Bed bugs are reddish-brown in color, oval-shaped, and only about the size of an apple seed. Their bodies redden and expand after a blood meal. Bed bug eggs are white, oblong, and about 1 mm long.
Bed bugs can be found all over your home in places like mattresses, upholstered furniture, baseboards, power outlets, and cracks and crevices in your wall. Learn more places to look for them here!
Some signs that you have a bed bug problem include finding small red or brown spots on your bedding, noticing a new foul, musty odor, or finding itchy, red bite marks on your skin in the morning.
Bed bugs move around by hitching rides on things that we carry around. They often find their way into new homes by traveling on used furniture. They can latch onto suitcases, purses, and other kinds of bags.
Carpet beetles and bed bugs are told apart from each other the easiest by the way that their larvae look. Carpet beetle larvae are more fuzzy and stout, while bed bug larvae look like tiny worms.
Bed bugs bite their hosts to feed on their blood. They usually bite at night or whenever their victim regularly rests. Bites are not painful in the moment, but they usually result in itchy, red bumps on your skin after a few hours.
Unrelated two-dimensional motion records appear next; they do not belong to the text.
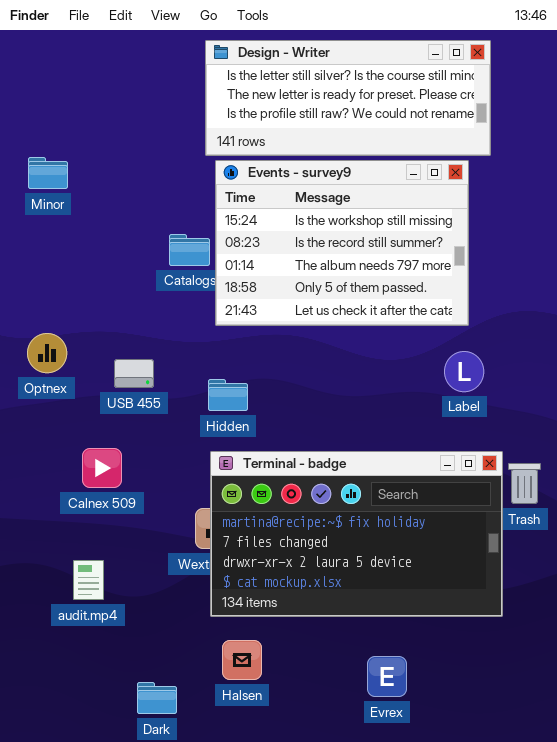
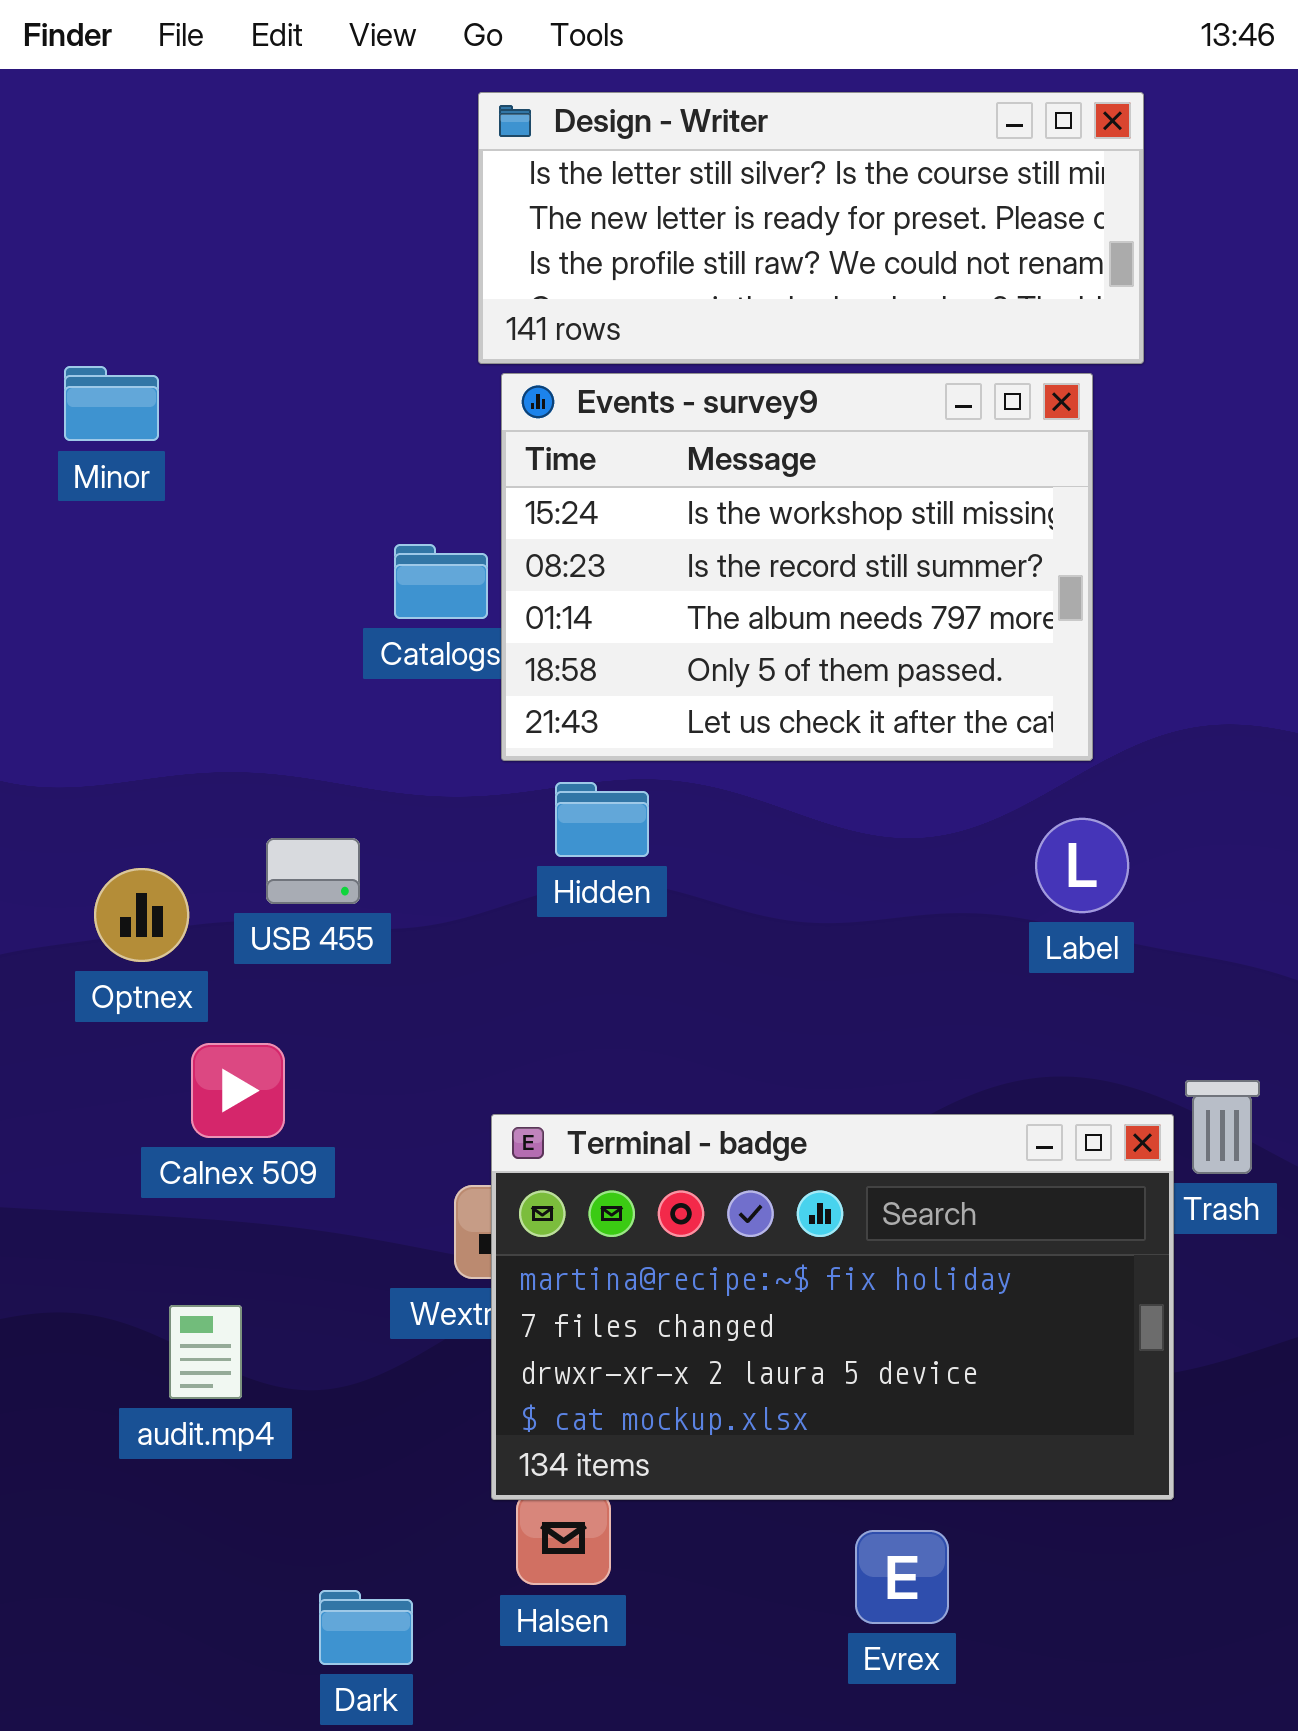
Optnex: [27,333,67,373] -> [94,868,189,962], moved
Hidden: [208,379,248,411] -> [555,782,649,857], moved
Terminal - badge: [210,451,503,617] -> [491,1114,1174,1500], moved

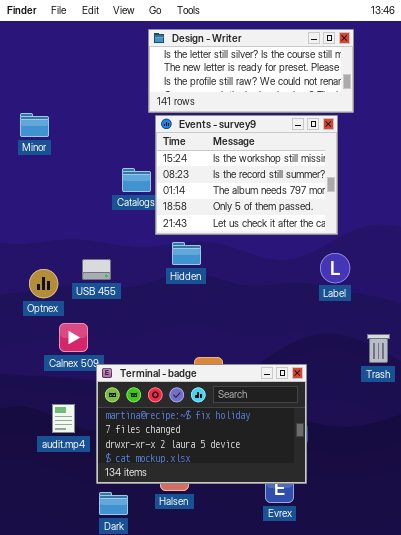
Terminal - badge: [491,1114,1174,1500] -> [96,364,307,484], moved

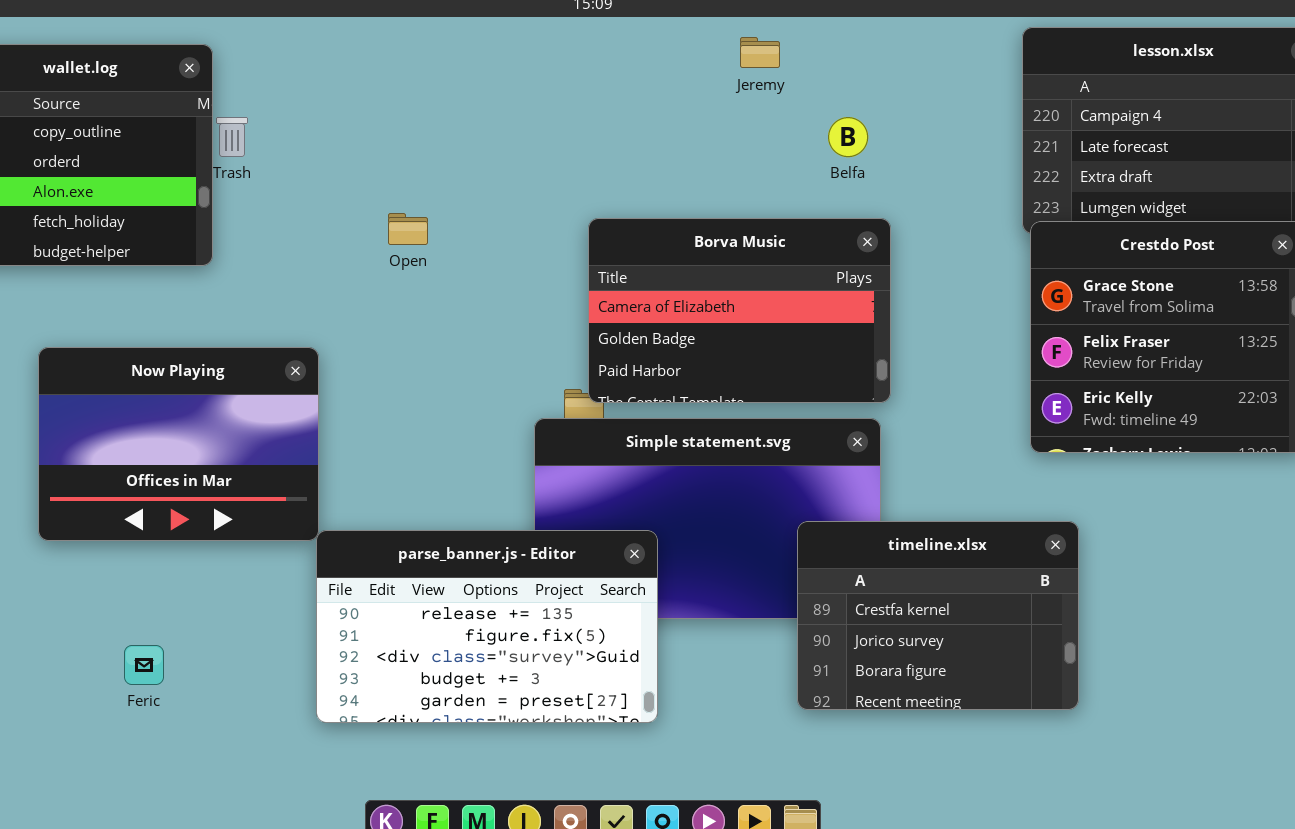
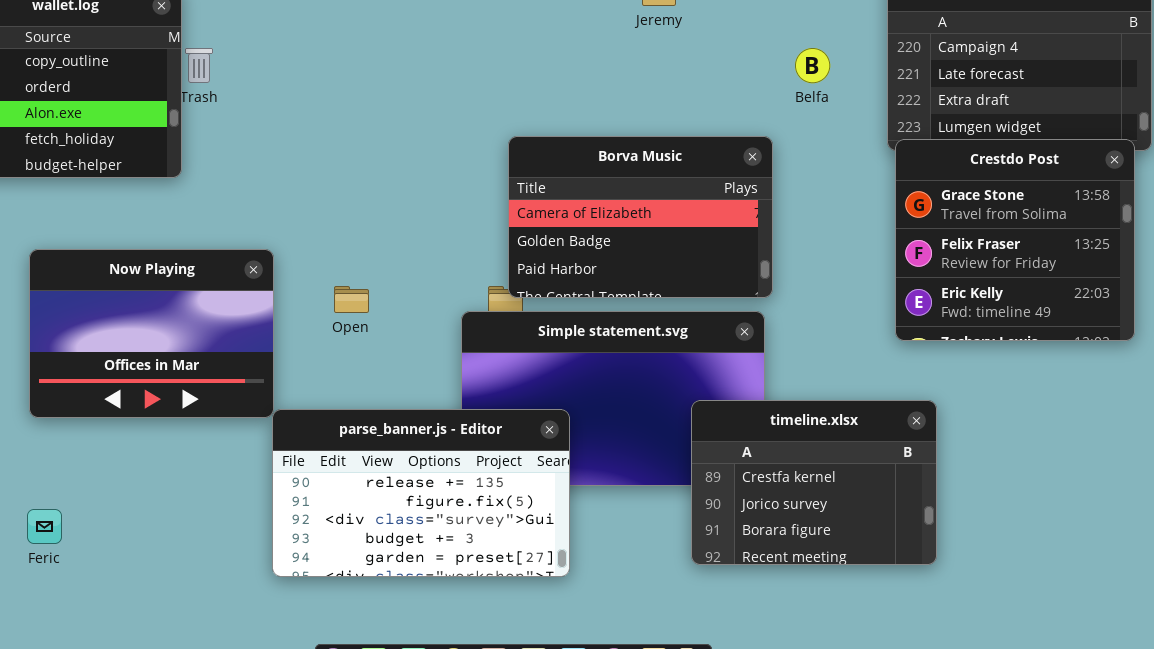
Belfa: [828,117,868,157] -> [795,48,830,83], moved
Open: [388,213,428,245] -> [334,286,369,313], moved
Feric: [124,645,164,685] -> [27,509,62,544], moved

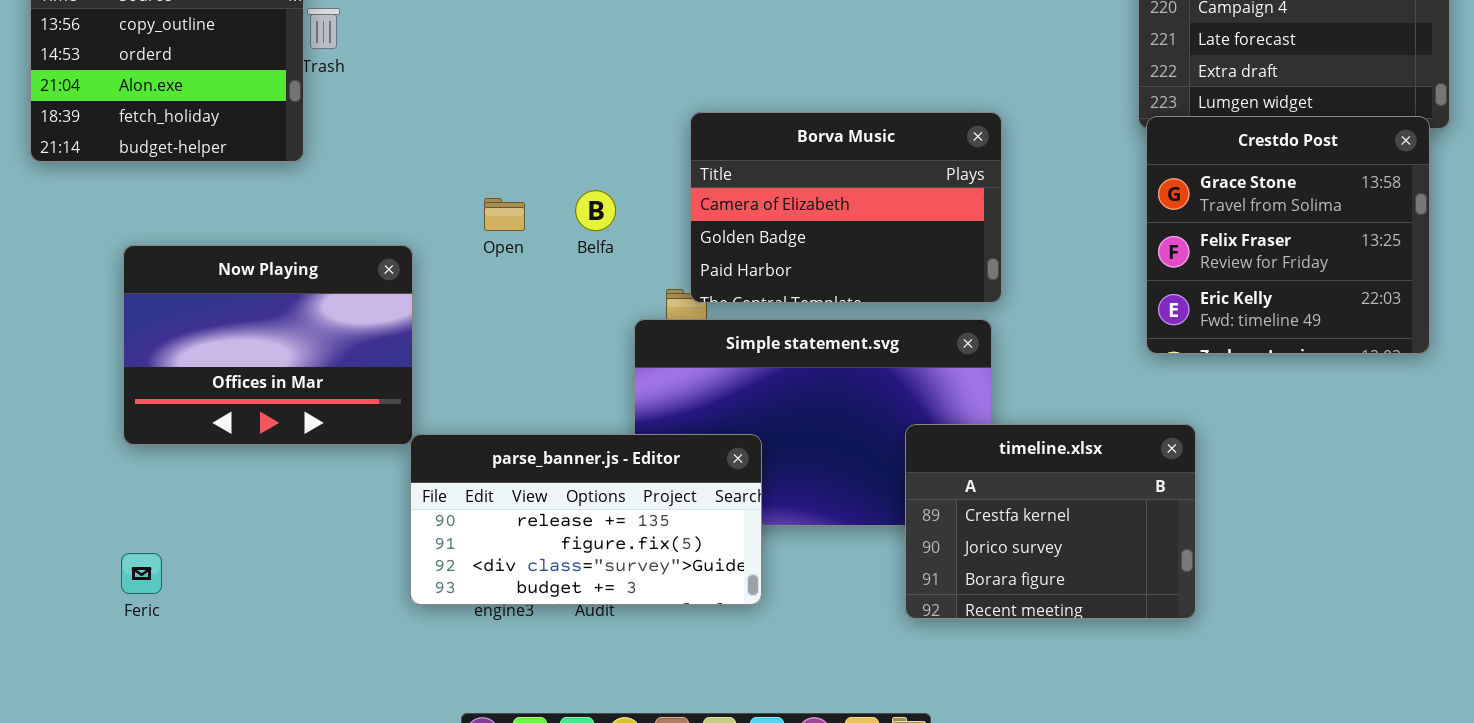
Belfa: [795,48,830,83] -> [575,190,616,231], moved
Open: [334,286,369,313] -> [484,198,525,231], moved
parse_banner.js - Editor: [272,409,570,577] -> [410,434,762,605], resized

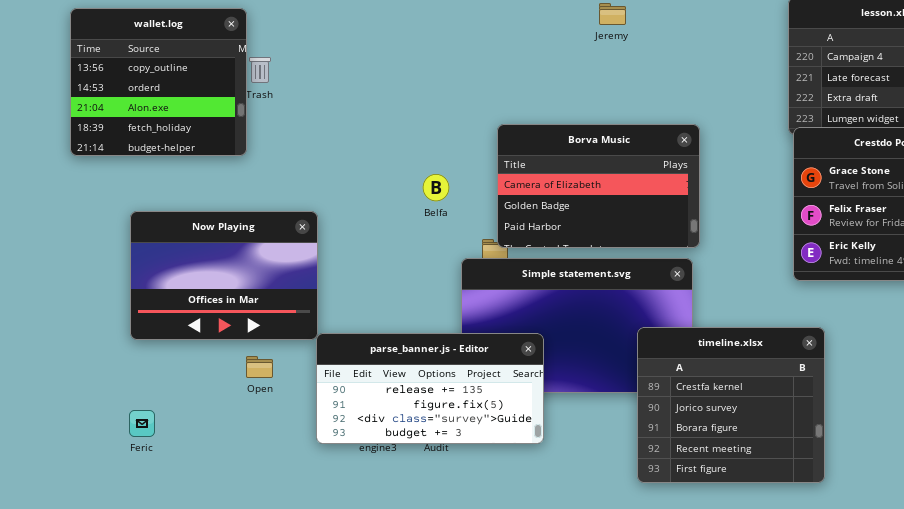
Open: [484,198,525,231] -> [246,356,273,378], moved
timeline.xlsx: [905,424,1196,619] -> [637,327,825,483], resized

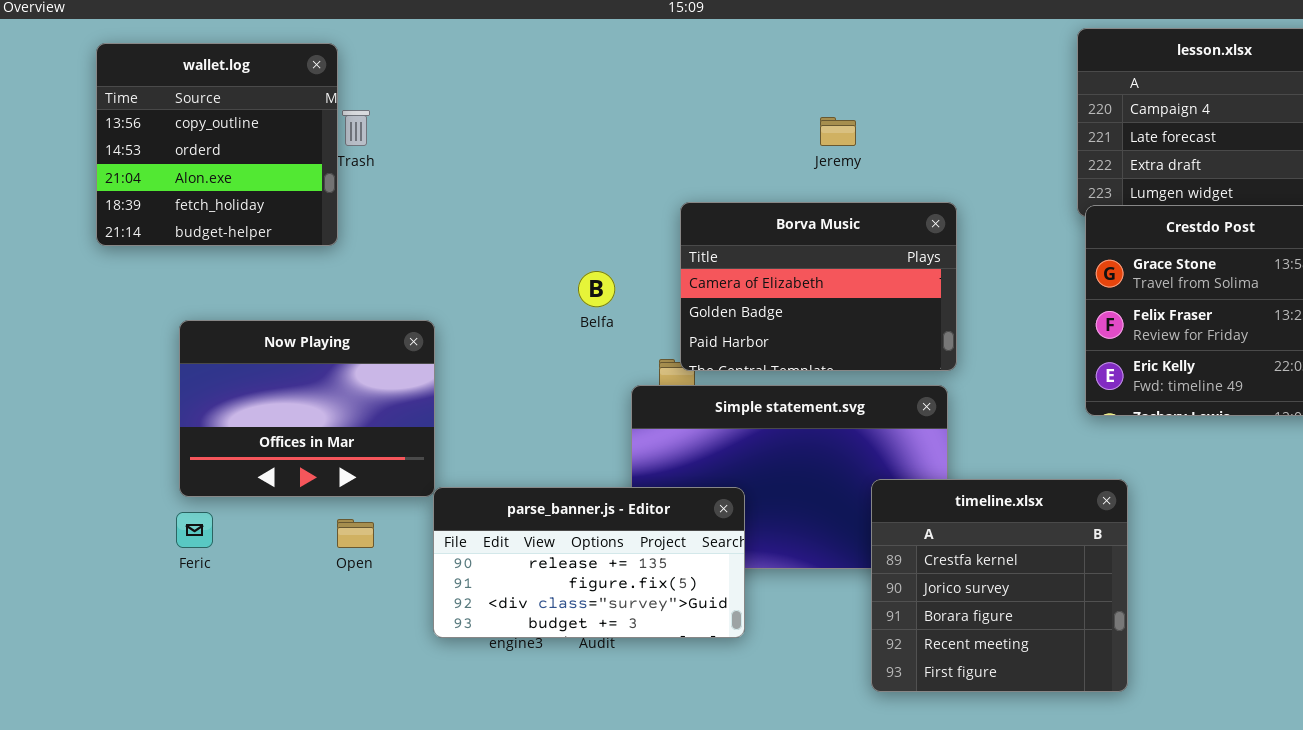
Jeremy: [599,3,626,25] -> [820,117,856,146], moved
Feric: [129,410,155,437] -> [176,512,213,548], moved

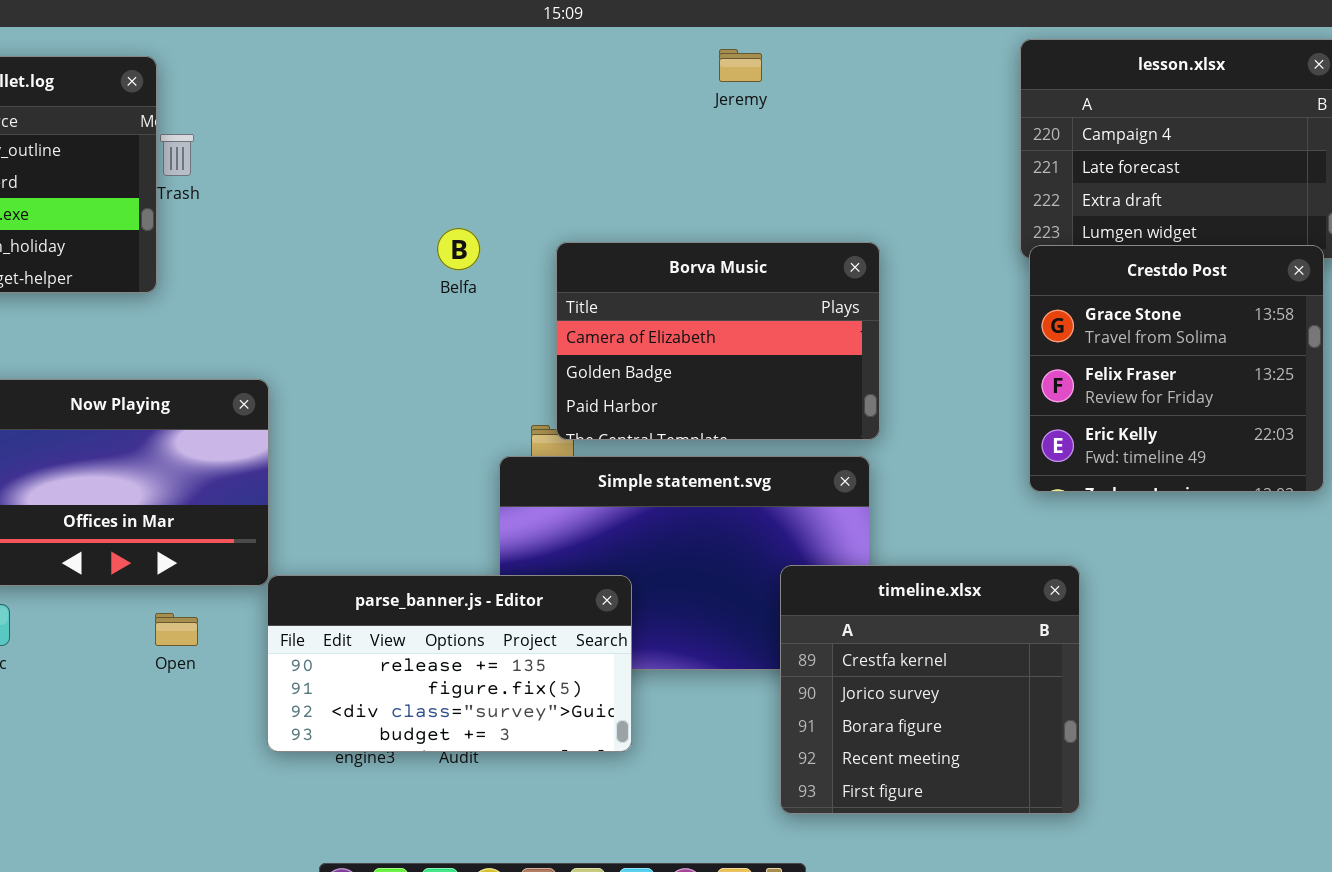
Jeremy: [820,117,856,146] -> [719,49,762,82], moved
Belfa: [578,271,615,307] -> [437,228,480,270], moved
Bed bug bites are often mistaken for other kinds of bug bites. You can identify bed bug bites by their dense, red center surrounded by a lighter, swollen bump. Although rare, welts and rashes can form at the site of the bite.
Bed bug bites are one of the itchiest types of bug bites. As is the case with many kinds of bites, it’s crucial to refrain from itching. This will only lengthen the healing process or worsen your symptoms.
Bed bugs are definitely a nuisance pest, but they aren’t generally regarded as dangerous. They do not transmit diseases through their bites or cause any structural damage to properties.
Unlike what we’ve found about many different biting pests, bed bugs have not been seen to transmit disease. However, they are able to harbor many kinds of disease organisms on their bodies.